> Extract:
We have to do both. I'm sure you're familiar with James Surowiecki's book [The Wisdom of Crowds]. He has this great story of Francis Galton's visit to a livestock show in 1906. Galton's motive was to show that the average person wasn't very smart. His basic theory was we should leave government to the smart few and not to the masses. So he came upon this contest to guess the weight of a butchered and dressed ox. And what he discovered, quite to his frustration, was that the crowd was, in fact, exceedingly smart. The mean, as predicted by the crowd, was 1,197 pounds, and the actual weight was 1,198 pounds. It was a profound outcome." (http://www.fastcompany.com/magazine/160/regina-dugan-darpa)


Example

Three programs that are accelerating under Dugan's watch

  • Cyber Fast Track

The government has had trouble keeping up with threats to America's computer networks, which are constantly evolving. The solution: Deploy unorthodox strategies divined by a motley crew of unconventional players, including hackers, hobbyists, and independent researchers, while cutting bureaucratic red tape. Developers retain intellectual-property rights.

> Landmark coordinate records:
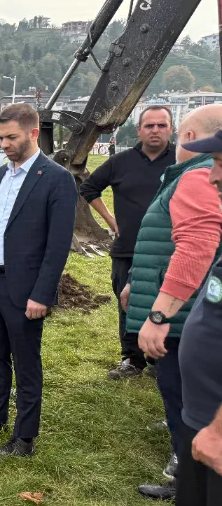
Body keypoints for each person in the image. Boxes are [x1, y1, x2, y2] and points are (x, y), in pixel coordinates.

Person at [129, 123, 222, 506]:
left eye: (221, 162)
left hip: (214, 418)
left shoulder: (194, 186)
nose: (213, 174)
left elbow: (193, 247)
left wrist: (218, 426)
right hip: (200, 405)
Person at [0, 104, 78, 457]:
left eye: (11, 137)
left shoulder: (57, 179)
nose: (4, 144)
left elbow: (57, 245)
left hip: (25, 289)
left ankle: (24, 437)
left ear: (33, 133)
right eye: (0, 138)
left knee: (26, 362)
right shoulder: (0, 175)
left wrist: (42, 294)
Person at [80, 106, 176, 380]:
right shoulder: (120, 162)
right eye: (149, 126)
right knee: (128, 302)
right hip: (127, 248)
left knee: (167, 303)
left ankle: (161, 359)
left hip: (168, 250)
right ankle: (132, 359)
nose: (155, 130)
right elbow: (88, 188)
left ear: (171, 129)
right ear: (139, 130)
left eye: (161, 125)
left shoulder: (181, 161)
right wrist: (110, 219)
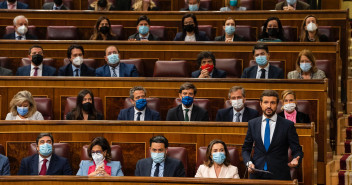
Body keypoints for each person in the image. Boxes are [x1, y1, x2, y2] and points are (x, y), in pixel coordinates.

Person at [242, 90, 303, 180]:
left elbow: (297, 150)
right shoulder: (252, 123)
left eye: (272, 103)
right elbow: (246, 149)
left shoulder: (288, 125)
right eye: (266, 102)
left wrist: (296, 159)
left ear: (277, 104)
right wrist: (249, 163)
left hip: (280, 175)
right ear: (260, 104)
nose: (269, 106)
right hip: (256, 174)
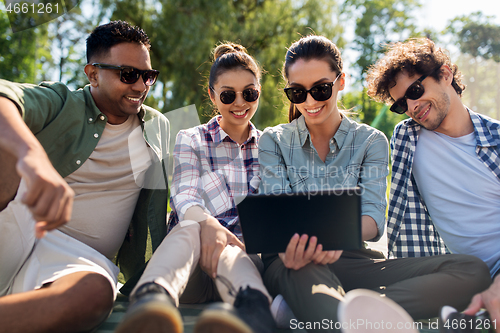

> Activities:
• a. Can you output, word for word, the part of the DARPA excerpt that opens with the words "Three programs that" and closes with "retain intellectual-property rights."?
• b. Could you write the next part of the DARPA excerpt, picking up right after its final sentence?
These records were taken from a separate source.

> Responses by task:
• a.
Three programs that are accelerating under Dugan's watch

  • Cyber Fast Track

The government has had trouble keeping up with threats to America's computer networks, which are constantly evolving. The solution: Deploy unorthodox strategies divined by a motley crew of unconventional players, including hackers, hobbyists, and independent researchers, while cutting bureaucratic red tape. Developers retain intellectual-property rights.

• b.
  • UAVForge

DARPA is crowdsourcing the design and construction of a portable, backpack-size unmanned aerial vehicle to fly into "critical environments" and conduct surveillance. Teams of inventors post their plans to a DARPA website where the crowd can weigh in with suggestions. Top teams are invited to demo their tech at a "fly-off" where the winning group will receive $100,000. A DARPA subcontractor will build prototypes that the inventors can demonstrate in a war-fighter exercise.


  • System F6

This crowdsourced approach to space-worthy hardware and software started three years ago with the goal of restructuring the way satellites, which run a minimum of $100 million to launch, are built. Instead of constructing a satellite as one big project, the idea is to break it into constituent pieces that can be built by different vendors of all sizes and specialties. Then each piece could be launched separately until all the parts join up in a virtual satellite formation in orbit, flying for the duration of the mission, and talking to each other wirelessly.